(INSTRUCTIONS TO FOLLOW) Return each line in the records below that includes "Derecho".

*** Opening DATA SHOWN ***

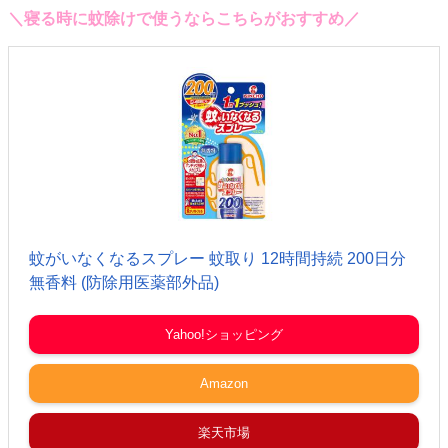
＼寝る時に蚊除けで使うならこちらがおすすめ／
蚊がいなくなるスプレー 蚊取り 12時間持続 200日分
無香料 (防除用医薬部外品)
Yahoo!ショッピング
Amazon
楽天市場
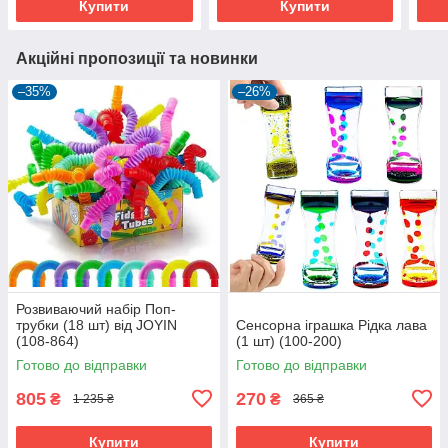
Купити
Купити
Акційні пропозиції та новинки
–35%
–26%
Розвиваючий набір Поп-
трубки (18 шт) від JOYIN
Сенсорна іграшка Рідка лава
(108-864)
(1 шт) (100-200)
Готово до відправки
Готово до відправки
805
270
₴
₴
1 235 ₴
365 ₴
Купити
Купити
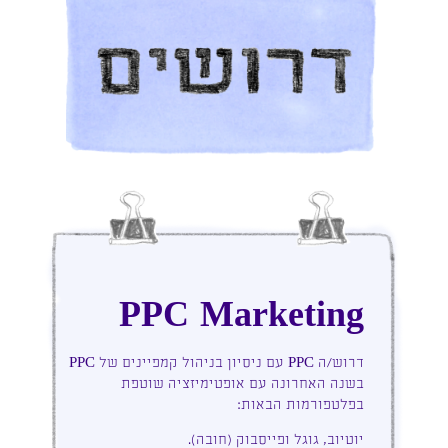
PPC Marketing
דרוש/ה PPC עם ניסיון בניהול קמפיינים של PPC
בשנה האחרונה עם אופטימיזציה שוטפת
בפלטפורמות הבאות:
יוטיוב, גוגל ופייסבוק (חובה).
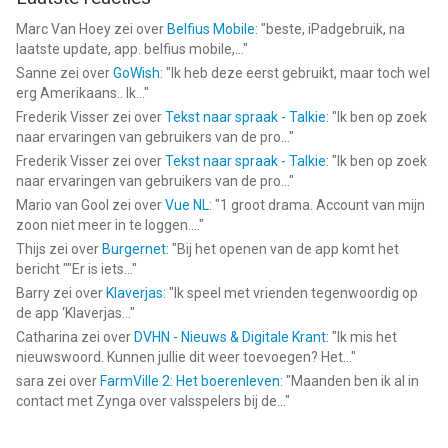
Marc Van Hoey
zei over
Belfius Mobile
: "
beste, iPadgebruik, na
laatste update, app. belfius mobile,...
"
Sanne
zei over
GoWish
: "
Ik heb deze eerst gebruikt, maar toch wel
erg Amerikaans.. Ik...
"
Frederik Visser
zei over
Tekst naar spraak - Talkie
: "
Ik ben op zoek
naar ervaringen van gebruikers van de pro...
"
Frederik Visser
zei over
Tekst naar spraak - Talkie
: "
Ik ben op zoek
naar ervaringen van gebruikers van de pro...
"
Mario van Gool
zei over
Vue NL
: "
1 groot drama. Account van mijn
zoon niet meer in te loggen....
"
Thijs
zei over
Burgernet
: "
Bij het openen van de app komt het
bericht ""Er is iets...
"
Barry
zei over
Klaverjas
: "
Ik speel met vrienden tegenwoordig op
de app ‘Klaverjas...
"
Catharina
zei over
DVHN - Nieuws & Digitale Krant
: "
Ik mis het
nieuwswoord. Kunnen jullie dit weer toevoegen? Het...
"
sara
zei over
FarmVille 2: Het boerenleven
: "
Maanden ben ik al in
contact met Zynga over valsspelers bij de...
"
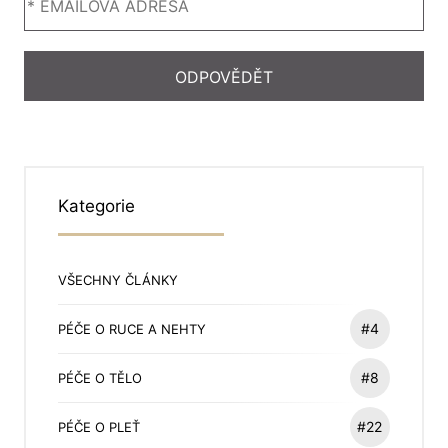
Kategorie
VŠECHNY ČLÁNKY
#4
PÉČE O RUCE A NEHTY
#8
PÉČE O TĚLO
#22
PÉČE O PLEŤ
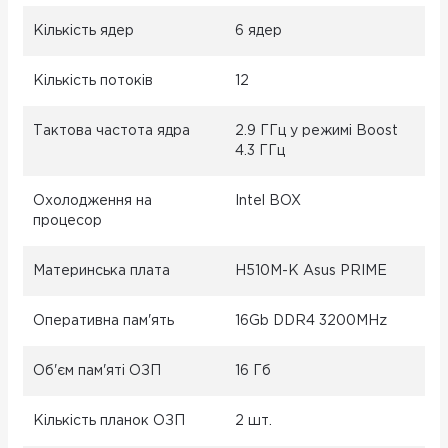
Кількість ядер
6 ядер
Кількість потоків
12
Тактова частота ядра
2.9 ГГц у режимі Boost
4.3 ГГц
Охолодження на
Intel BOX
процесор
Материнська плата
H510M-K Asus PRIME
Оперативна пам'ять
16Gb DDR4 3200MHz
Об'єм пам'яті ОЗП
16 Гб
Кількість планок ОЗП
2 шт.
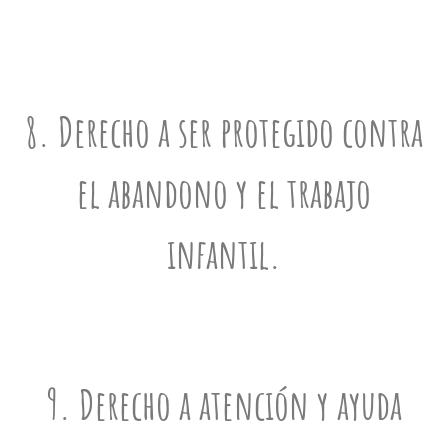
8. Derecho a ser protegido contra
el abandono y el trabajo
infantil.
9. Derecho a atención y ayuda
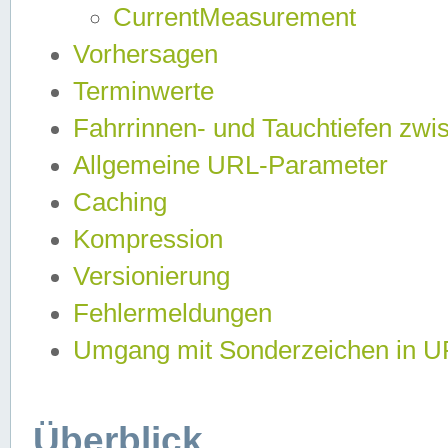
CurrentMeasurement
Vorhersagen
Terminwerte
Fahrrinnen- und Tauchtiefen zwi
Allgemeine URL-Parameter
Caching
Kompression
Versionierung
Fehlermeldungen
Umgang mit Sonderzeichen in 
Überblick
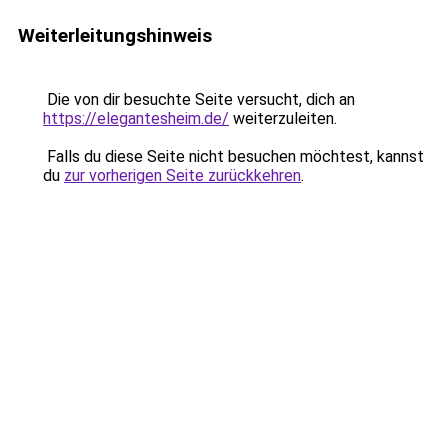
Weiterleitungshinweis
Die von dir besuchte Seite versucht, dich an
https://elegantesheim.de/
weiterzuleiten.
Falls du diese Seite nicht besuchen möchtest, kannst
du
zur vorherigen Seite zurückkehren
.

*** Closing DATA SHOWN ***

(OUTPUT)
8. Derecho a ser protegido contra
9. Derecho a atención y ayuda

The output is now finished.